Yes, 'Calling Occupants' had been the biggest hit in Australia since 'Only Yesterday', nearly three years before.

'Calling Occupants' peaked at Number 13 nationally but would have peaked higher if it hadn't taken off in different states at totally different times. For instance, in South Australia, (a state of Australia), it peaked at Number 5 in mid-January, 1978, whereas in Victoria, (another state), it didn't enter the charts until mid-March, 1978, eventually peaking at Number 10. In New South Wales, (where Sydney is), I think it peaked at Number 9, from memory, but I can't find anything at the moment to double-check. I'm not sure about the other states.

'Calling Occupants' hung around nationally long enough to become the 78th biggest hit of the year, eventually spending over seven months on the charts.

'Passage' had a similar story, peaking near the Top 10 in different states, but at different times.

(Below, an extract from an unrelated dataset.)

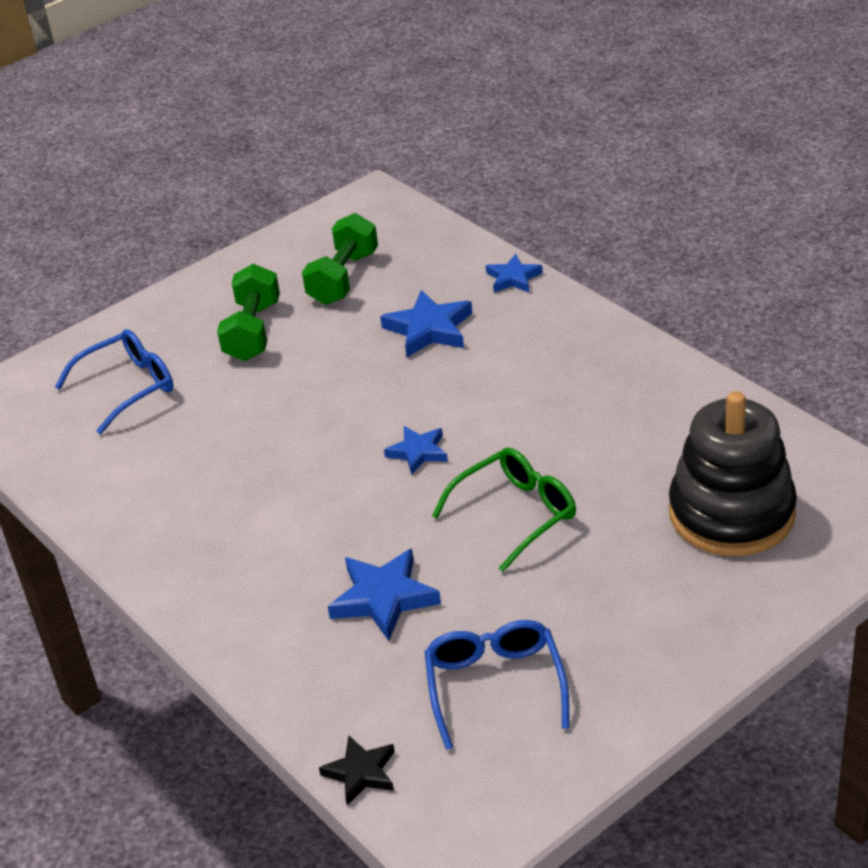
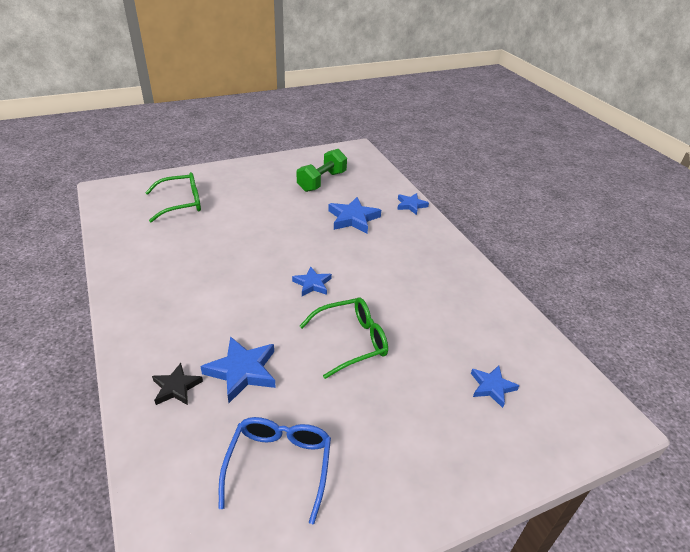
camera: 10 degrees right, 0 degrees up
blue glasses [55,329,173,434] -> green glasses [145,172,201,222]
green dumbbell [217,264,280,361] -> none
black star [319,735,395,805] -> black star moved to [152,363,203,405]
black stacking toy [669,391,797,556] -> blue star [471,365,520,408]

'Very Best of The Carpenters' includes 'Beechwood' and 'Those Good Old Dreams', from 'Made in America', which was still a recent album, ('Made in America' mid-1981, 'Very Best Of' late 1982). Interestingly, no 'Touch Me When We're Dancing' on 'Very Best of The Carpenters' and no 'Want You Back in My Life Again' or 'I Believe You'. 'Touch Me When We're Dancing' only peaked at Number 78. 'Those Good Old Dreams' received some airplay, daily on some radio stations, and the video for 'Beechwood' received airings on some music shows but neither songs charted. 'Beechwood' had a picture cover, which was rare in this record market.

The TV promo for 'Very Best of The Carpenters' showed a snippet of 'Sing', from 'Live at the Budokan', in Japan, amongst snippets of a few other songs.

The promo poster was 36" x 24", showing the inner sleeve from 'Made in America', (which was the cover photo).